(Stored data entries)

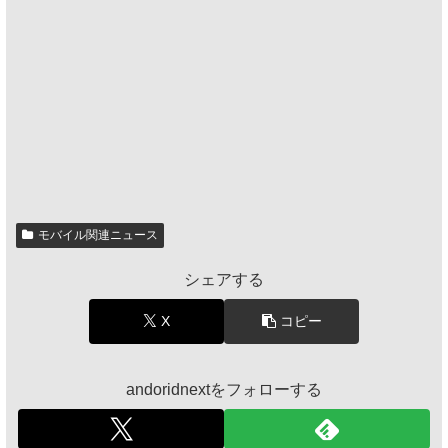
モバイル関連ニュース
シェアする
X
コピー
andoridnextをフォローする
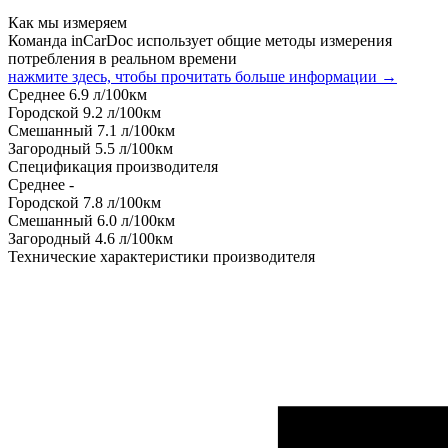
Как мы измеряем
Команда inCarDoc использует общие методы измерения
потребления в реальном времени
нажмите здесь, чтобы прочитать больше информации →
Среднее
6.9
л/100км
Городской
9.2
л/100км
Смешанный
7.1
л/100км
Загородный
5.5
л/100км
Спецификация производителя
Среднее
-
Городской
7.8
л/100км
Смешанный
6.0
л/100км
Загородный
4.6
л/100км
Технические характеристики производителя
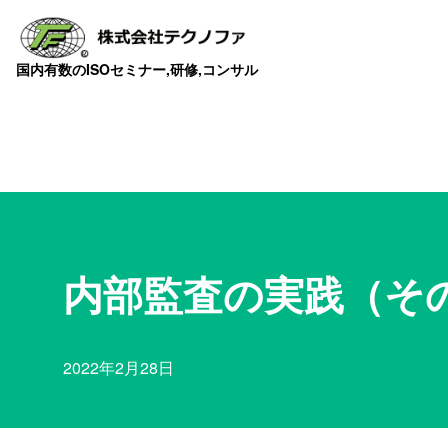
国内有数のISOセミナー,研修,コンサル
内部監査の実践（その
2022年2月28日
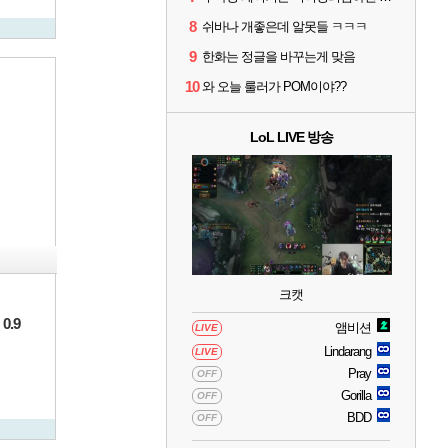
8
쉬바나 개좋은데 알못들 ㅋㅋㅋ
9
한화는 정글을 바꾸는게 맞음
10
와 오늘 룰러가 POM이야??
LoL LIVE 방송
크캣
0.9
앰비션
LIVE
Lindarang
LIVE
Pray
OFF
Gorilla
OFF
BDD
OFF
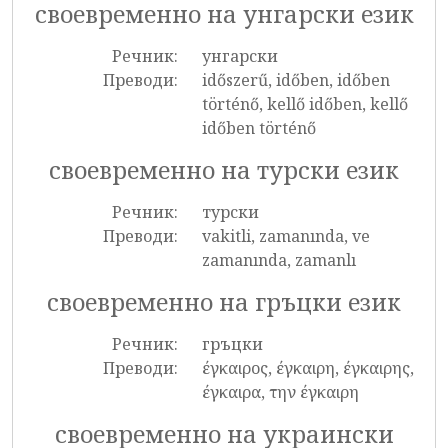
своевременно на унгарски език
Речник:
унгарски
Преводи:
időszerű, időben, időben
történő, kellő időben, kellő
időben történő
своевременно на турски език
Речник:
турски
Преводи:
vakitli, zamanında, ve
zamanında, zamanlı
своевременно на гръцки език
Речник:
гръцки
Преводи:
έγκαιρος, έγκαιρη, έγκαιρης,
έγκαιρα, την έγκαιρη
своевременно на украински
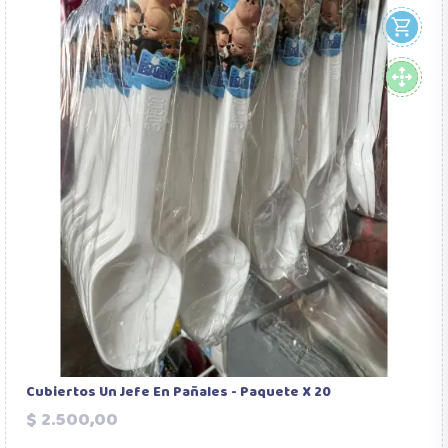
Cubiertos Un Jefe En Pañales - Paquete X 20
Precio
$ 2.500,00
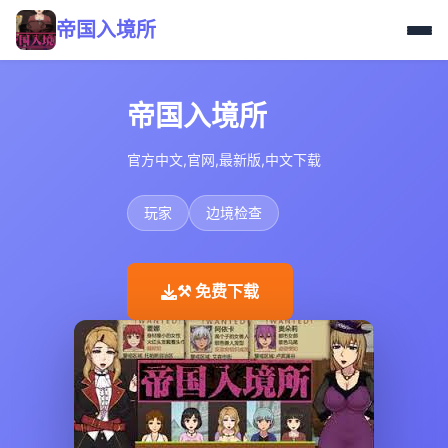
帝国入境所
帝国入境所
官方中文,官网,最新版,中文下载
玩家
边境检查
⚒️ 免费下载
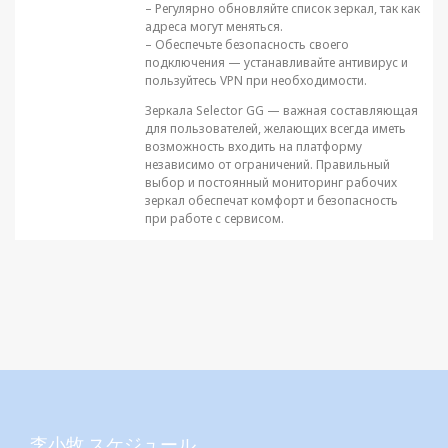
– Регулярно обновляйте список зеркал, так как
адреса могут меняться.
– Обеспечьте безопасность своего
подключения — устанавливайте антивирус и
пользуйтесь VPN при необходимости.
Зеркала Selector GG — важная составляющая
для пользователей, желающих всегда иметь
возможность входить на платформу
независимо от ограничений. Правильный
выбор и постоянный мониторинг рабочих
зеркал обеспечат комфорт и безопасность
при работе с сервисом.
李小牧 スケジュール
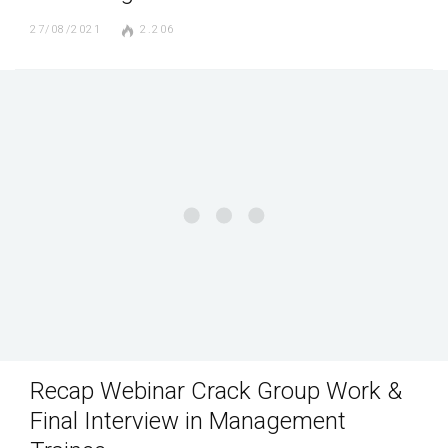
27/08/2021
2.206
Recap Webinar Crack Group Work &
Final Interview in Management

**Exercise brief**
The records above must be echoed exactly, minus their pictures.

**Answer section**
モバイル関連ニュース
シェアする
X
コピー
andoridnextをフォローする
Как мы измеряем
Команда inCarDoc использует общие методы измерения
потребления в реальном времени
нажмите здесь, чтобы прочитать больше информации →
Среднее
6.9
л/100км
Городской
9.2
л/100км
Смешанный
7.1
л/100км
Загородный
5.5
л/100км
Спецификация производителя
Среднее
-
Городской
7.8
л/100км
Смешанный
6.0
л/100км
Загородный
4.6
л/100км
Технические характеристики производителя
国内有数のISOセミナー,研修,コンサル
内部監査の実践（その
2022年2月28日
8
쉬바나 개좋은데 알못들 ㅋㅋㅋ
9
한화는 정글을 바꾸는게 맞음
10
와 오늘 룰러가 POM이야??
LoL LIVE 방송
크캣
0.9
앰비션
LIVE
Lindarang
LIVE
Pray
OFF
Gorilla
OFF
BDD
OFF
своевременно на унгарски език
Речник:
унгарски
Преводи:
időszerű, időben, időben
történő, kellő időben, kellő
időben történő
своевременно на турски език
Речник:
турски
Преводи:
vakitli, zamanında, ve
zamanında, zamanlı
своевременно на гръцки език
Речник:
гръцки
Преводи:
έγκαιρος, έγκαιρη, έγκαιρης,
έγκαιρα, την έγκαιρη
своевременно на украински
Cubiertos Un Jefe En Pañales - Paquete X 20
Precio
$ 2.500,00
帝国入境所
帝国入境所
官方中文,官网,最新版,中文下载
玩家
边境检查
⚒️ 免费下载
– Регулярно обновляйте список зеркал, так как
адреса могут меняться.
– Обеспечьте безопасность своего
подключения — устанавливайте антивирус и
пользуйтесь VPN при необходимости.
Зеркала Selector GG — важная составляющая
для пользователей, желающих всегда иметь
возможность входить на платформу
независимо от ограничений. Правильный
выбор и постоянный мониторинг рабочих
зеркал обеспечат комфорт и безопасность
при работе с сервисом.
李小牧 スケジュール
27/08/2021
2.206
Recap Webinar Crack Group Work &
Final Interview in Management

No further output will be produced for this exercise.